Copy each line below word for word and drop every image.

Information provided:

======

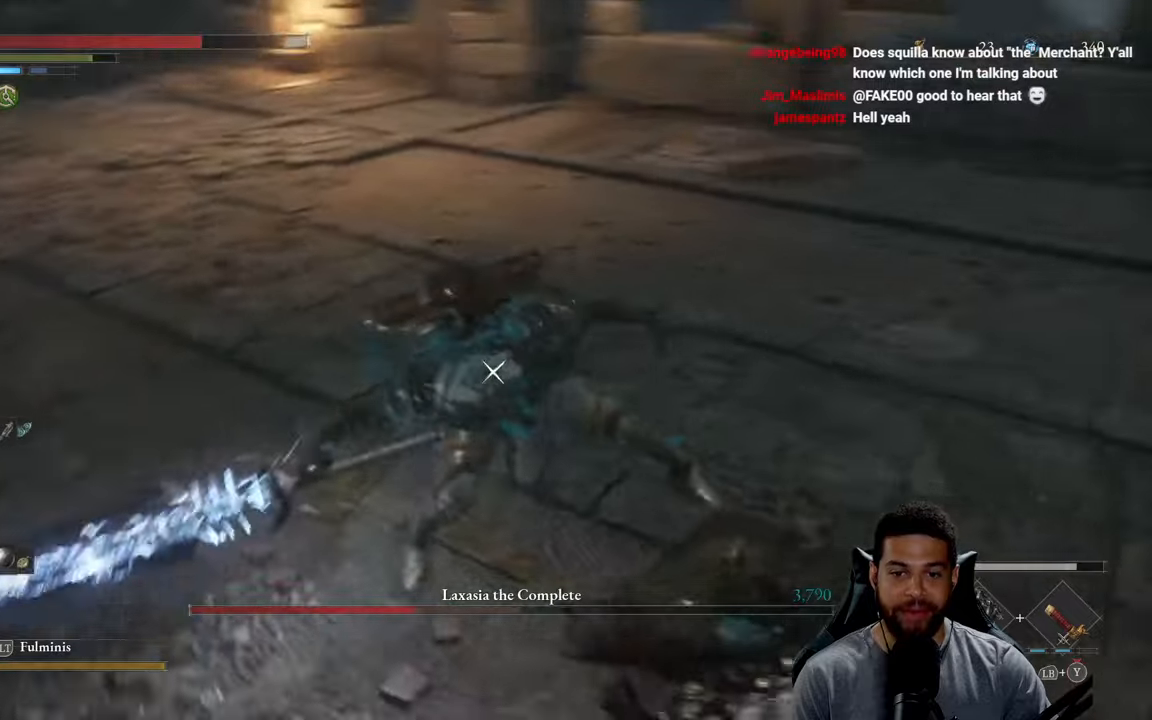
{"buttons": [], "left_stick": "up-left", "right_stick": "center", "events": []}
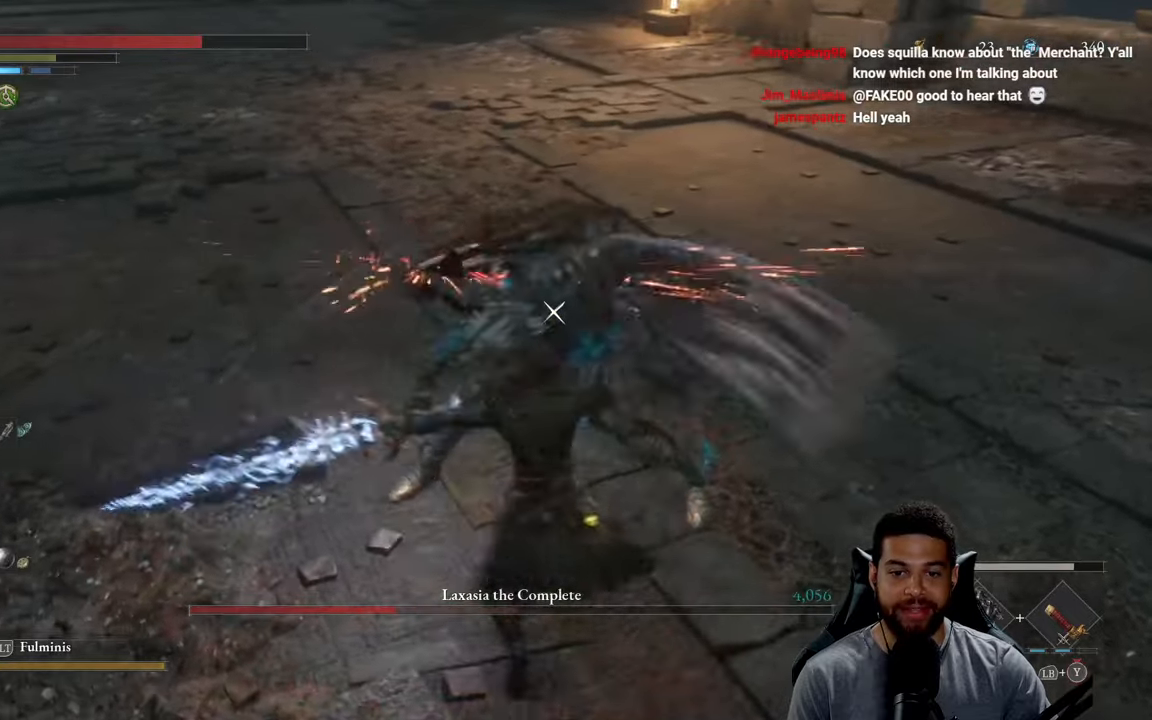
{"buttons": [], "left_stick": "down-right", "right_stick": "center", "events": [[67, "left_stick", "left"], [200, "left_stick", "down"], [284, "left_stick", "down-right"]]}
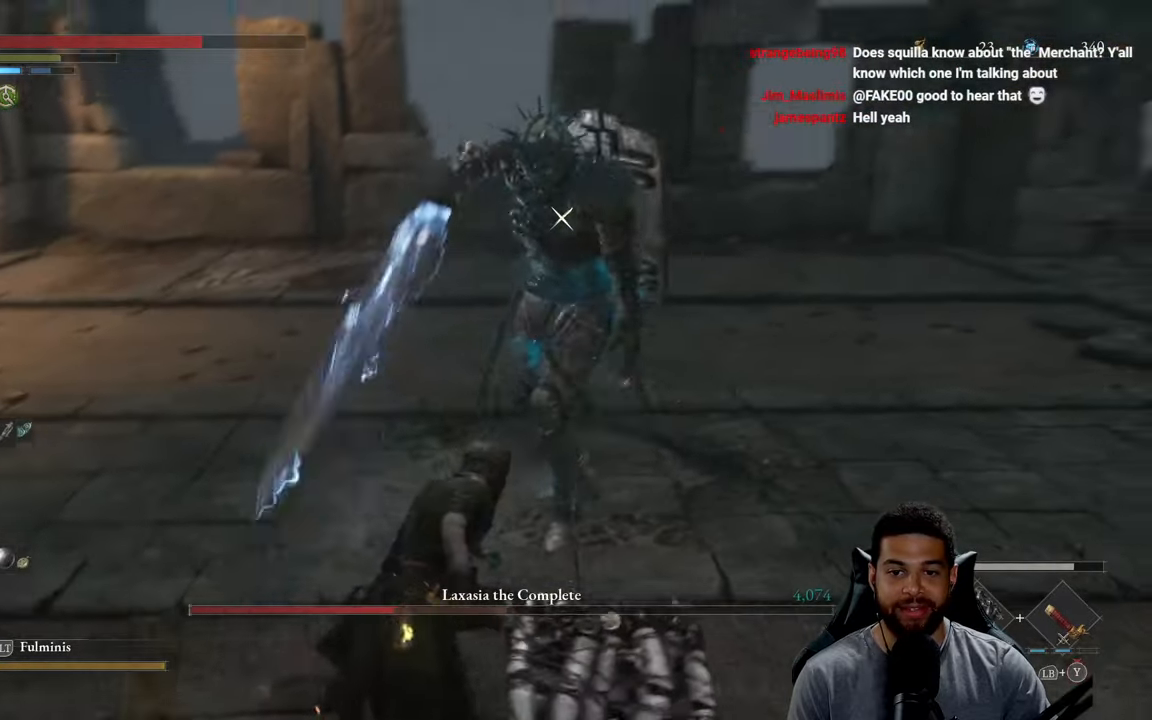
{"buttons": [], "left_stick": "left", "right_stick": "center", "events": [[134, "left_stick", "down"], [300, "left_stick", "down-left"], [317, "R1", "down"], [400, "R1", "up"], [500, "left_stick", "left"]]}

======

Answer below:
{"buttons": [], "left_stick": "up-left", "right_stick": "center", "events": []}
{"buttons": [], "left_stick": "down-right", "right_stick": "center", "events": [[67, "left_stick", "left"], [200, "left_stick", "down"], [284, "left_stick", "down-right"]]}
{"buttons": [], "left_stick": "left", "right_stick": "center", "events": [[134, "left_stick", "down"], [300, "left_stick", "down-left"], [317, "R1", "down"], [400, "R1", "up"], [500, "left_stick", "left"]]}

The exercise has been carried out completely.